(Source records)
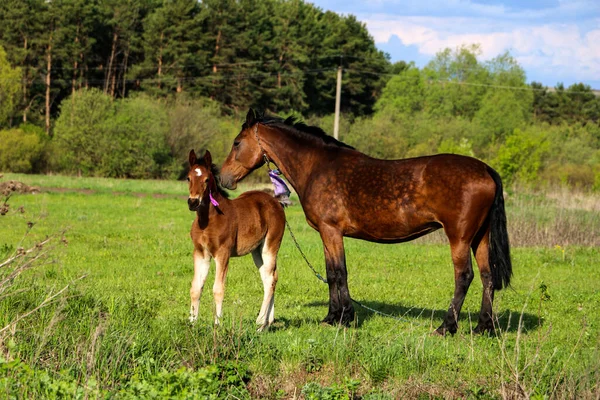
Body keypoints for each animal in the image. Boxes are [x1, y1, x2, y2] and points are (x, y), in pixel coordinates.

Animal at [188, 148, 286, 330]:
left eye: (206, 179)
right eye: (188, 178)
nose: (193, 202)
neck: (208, 220)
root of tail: (276, 202)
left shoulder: (223, 253)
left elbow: (218, 288)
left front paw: (217, 324)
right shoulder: (200, 253)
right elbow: (196, 288)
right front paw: (191, 324)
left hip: (270, 246)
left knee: (270, 279)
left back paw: (260, 322)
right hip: (257, 251)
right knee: (270, 277)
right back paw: (267, 323)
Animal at [220, 109, 510, 334]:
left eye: (236, 142)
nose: (223, 178)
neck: (317, 167)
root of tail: (485, 169)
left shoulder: (332, 231)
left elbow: (340, 272)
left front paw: (346, 318)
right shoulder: (325, 234)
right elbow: (331, 273)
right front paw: (331, 317)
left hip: (459, 237)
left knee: (464, 276)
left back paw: (446, 327)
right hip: (480, 237)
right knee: (487, 276)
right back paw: (484, 327)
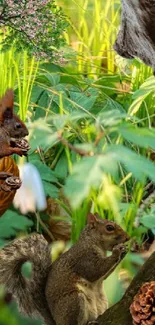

Task instructions: Using the data above, tally the lines that contain the string "front" and state only the result.

Exercise answer: 4